In the case of orbital motion:

• For a planet orbiting the Sun, the centripetal force is the gravitational attraction between the Sun and the planet.
• For a moon orbiting a planet, the centripetal force is the gravitational attraction between the planet and the moon.
• For an artificial satellite orbiting Earth, the centripetal force is the gravitational attraction between Earth and the satellite.

graph TD
    A["Central Body (e.g. Sun)"] --- B["Gravitational Force (centripetal force)"]
    B --- C["Orbiting Body (e.g. Planet)"]
    C --- D["Tangential Velocity"]
    D --- E["Curved Orbital Path"]

    style A fill:#f39c12,color:#fff
    style C fill:#3498db,color:#fff
    style B fill:#e74c3c,color:#fff

---

Orbital Speed, Radius, and Period

There is a clear relationship between the orbital speed, orbital radius, and orbital period of an orbiting object.

Key Relationships

• An object in a smaller orbit (closer to the central body) moves faster and has a shorter orbital period.
• An object in a larger orbit (further from the central body) moves slower and has a longer orbital period.

This is because:

• Closer objects experience a stronger gravitational pull (gravity is stronger at shorter distances).
• This stronger pull requires a higher speed to maintain a stable orbit.

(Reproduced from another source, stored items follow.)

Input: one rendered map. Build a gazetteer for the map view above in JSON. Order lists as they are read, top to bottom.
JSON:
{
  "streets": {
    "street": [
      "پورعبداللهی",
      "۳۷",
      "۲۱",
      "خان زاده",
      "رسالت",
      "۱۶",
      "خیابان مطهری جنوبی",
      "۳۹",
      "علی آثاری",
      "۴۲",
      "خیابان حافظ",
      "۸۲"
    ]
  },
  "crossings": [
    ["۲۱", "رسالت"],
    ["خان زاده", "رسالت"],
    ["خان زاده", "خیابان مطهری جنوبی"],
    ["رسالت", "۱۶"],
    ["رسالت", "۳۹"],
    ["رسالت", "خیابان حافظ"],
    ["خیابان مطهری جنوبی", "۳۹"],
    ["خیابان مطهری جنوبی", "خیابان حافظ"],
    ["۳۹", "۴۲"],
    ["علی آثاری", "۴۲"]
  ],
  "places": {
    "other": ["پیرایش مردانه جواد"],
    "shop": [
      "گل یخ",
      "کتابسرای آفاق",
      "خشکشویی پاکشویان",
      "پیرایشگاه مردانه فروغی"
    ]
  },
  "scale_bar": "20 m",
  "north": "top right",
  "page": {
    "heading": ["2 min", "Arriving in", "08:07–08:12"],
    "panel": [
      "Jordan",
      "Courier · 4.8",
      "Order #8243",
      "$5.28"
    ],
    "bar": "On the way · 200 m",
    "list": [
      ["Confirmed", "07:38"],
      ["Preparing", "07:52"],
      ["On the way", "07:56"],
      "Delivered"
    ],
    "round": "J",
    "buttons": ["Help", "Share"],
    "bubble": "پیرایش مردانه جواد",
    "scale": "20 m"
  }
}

Planet	Average Distance from Sun (AU)	Orbital Period (years)	Average Orbital Speed (km/s)
Mercury	0.39	0.24	47.4
Venus	0.72	0.62	35.0
Earth	1.00	1.00	29.8
Mars	1.52	1.88	24.1
Jupiter	5.20	11.86	13.1
Saturn	9.54	29.46	9.7
Uranus	19.19	84.01	6.8
Neptune	30.07	164.8	5.4

Exam Tip: Notice the pattern: as the distance from the Sun increases, the orbital period increases and the orbital speed decreases. If asked to explain why, state that at greater distances the gravitational force is weaker, so a lower speed is needed to maintain a stable orbit. Conversely, at shorter distances, the stronger gravitational pull requires a faster orbital speed.

---

Circular and Elliptical Orbits

Circular Orbits

In a perfectly circular orbit, the distance between the orbiting object and the central body is constant. The orbital speed is also constant. While no real orbit is perfectly circular, many planetary orbits are very nearly circular (Earth's orbit has an eccentricity of only about 0.017).

For a circular orbit:

• The gravitational force is always perpendicular to the velocity of the orbiting object.
• The speed is constant, but the direction changes continuously — so the velocity changes continuously.
• Because the velocity is changing (direction is changing), the object is accelerating — even though its speed is constant.

Elliptical Orbits

An elliptical orbit is an elongated, oval-shaped orbit. In an elliptical orbit:

• The distance between the orbiting object and the central body changes during the orbit.
• The speed of the orbiting object varies — it moves faster when closer to the central body (at perihelion for orbits around the Sun) and slower when further away (at aphelion).
• Comets have highly elliptical orbits — they spend most of their time far from the Sun, moving slowly, and speed up dramatically as they approach the Sun.